Story URL: http://news.medill.northwestern.edu/chicago/news.aspx?id=221355
Story Retrieval Date: 11/27/2014 12:43:20 AM CST
An emotional young mother took the stage at a female empowerment luncheon Tuesday to describe her struggle with paying for higher education and what has helped her.
“I can’t be much more proud then I am standing here, through the success that I’ve made and my determination to finish school,” she said. “I never thought I’d make it.”
“I met a Women Employed member of Advocate for Success at my college,” she said, “which is when I learned about their work with financial aid and said what can I do to help?”

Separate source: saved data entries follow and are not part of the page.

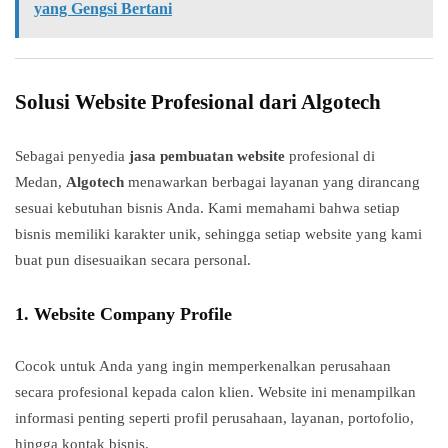
yang Gengsi Bertani
Solusi Website Profesional dari Algotech
Sebagai penyedia
jasa pembuatan website
profesional di
Medan,
Algotech
menawarkan berbagai layanan yang dirancang
sesuai kebutuhan bisnis Anda. Kami memahami bahwa setiap
bisnis memiliki karakter unik, sehingga setiap website yang kami
buat pun disesuaikan secara personal.
1. Website Company Profile
Cocok untuk Anda yang ingin memperkenalkan perusahaan
secara profesional kepada calon klien. Website ini menampilkan
informasi penting seperti profil perusahaan, layanan, portofolio,
hingga kontak bisnis.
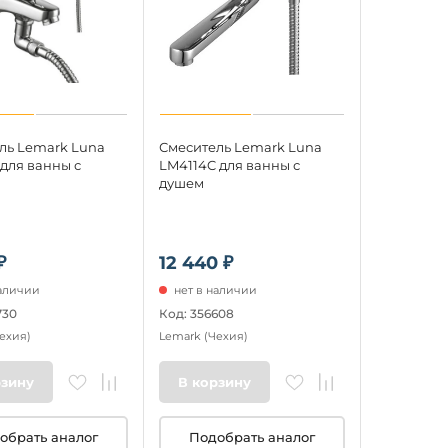
ль Lemark Luna
Смеситель Lemark Luna
 для ванны с
LM4114C для ванны с
душем
₽
12 440 ₽
наличии
нет в наличии
730
Код: 356608
ехия)
Lemark
(Чехия)
рзину
В корзину
обрать аналог
Подобрать аналог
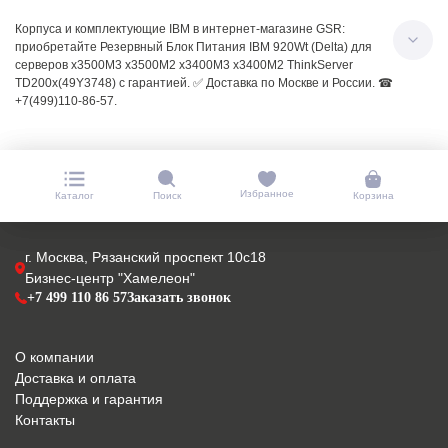
Корпуса и комплектующие IBM в интернет-магазине GSR:
приобретайте Резервный Блок Питания IBM 920Wt (Delta) для
серверов x3500M3 x3500M2 x3400M3 x3400M2 ThinkServer
TD200x(49Y3748) с гарантией. ✅ Доставка по Москве и России. ☎
+7(499)110-86-57.
Избранное
Каталог
Поиск
Корзина
г. Москва, Рязанский проспект 10с18
Бизнес-центр "Хамелеон"
+7 499 110 86 57
Заказать звонок
О компании
Доставка и оплата
Поддержка и гарантия
Контакты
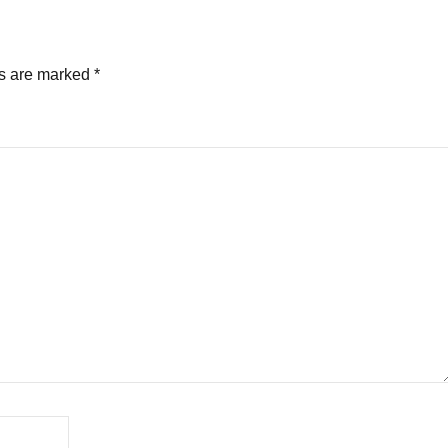
ds are marked
*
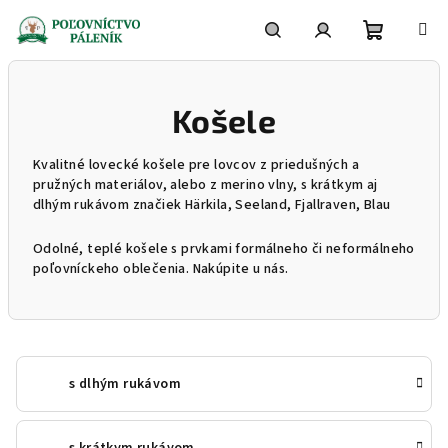
Prejsť
na
obsah
Nákupn
Hľadať
Prihlásenie
Košele
košík
Kvalitné lovecké košele pre lovcov z priedušných a
pružných materiálov, alebo z merino vlny, s krátkym aj
dlhým rukávom značiek Härkila, Seeland, Fjallraven, Blau
Odolné, teplé košele s prvkami formálneho či neformálneho
poľovníckeho oblečenia. Nakúpite u nás.
s dlhým rukávom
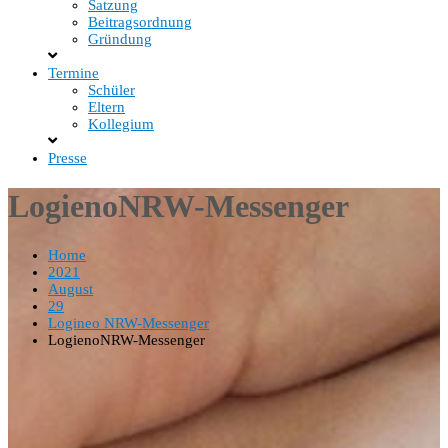
Satzung
Beitragsordnung
Gründung
Termine
Schüler
Eltern
Kollegium
Presse
LogienoNRW-Messenger
Home
2021
August
29
Logineo NRW-Messenger
LogienoNRW-Messenger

The Women Employed 40th anniversary event celebrated women’s success in past years, but speakers mostly discussed action that still needs to be taken.
At least 1,100 men and women were in attendance, including Illinois Attorney General Lisa Madigan.
Anne Ladky, executive director of Women Employed, summarized past female accomplishments by saying “women with education and advantages are doing better than they ever have before.”
Still, Ladky said she sees two planets of women in our society. The first world, she said, has women in professional and managerial positions that still pose problems such as equal pay, but allow considerable flexibility in regards to them spending time with their family.
The second world has “millions of women who work hard in jobs we all depend on,” said Ladky, who was the first keynote speaker. “Those who work in restaurants, day cares, etc., who’s wages are too low. These are women who are working but still can’t make ends meet.
“Their daily lives: hard work that doesn’t lift them from out of poverty, little to no respect for the work they do, them not being able to be there for their kids, their lives are very, very different from those working on the first planet.”
For the future, Ladky reiterated that one of Women Employed’s main goals is to advocate for economic security for everyone.
The second keynote speaker, Stephanie Coontz, a historian and author, ended the event by focusing on other current, pressing issues.
“The sequester that passed in March will slice nutrition subsidies for 600,000 pregnant women, newborns and infants,” said Coontz, who also teaches family studies at The Evergreen State College in Olympia, Wash.
“Public housing budgets will be cut by $2 billion by the end of the year,” Coontz said. “We still need your support and advocacy.”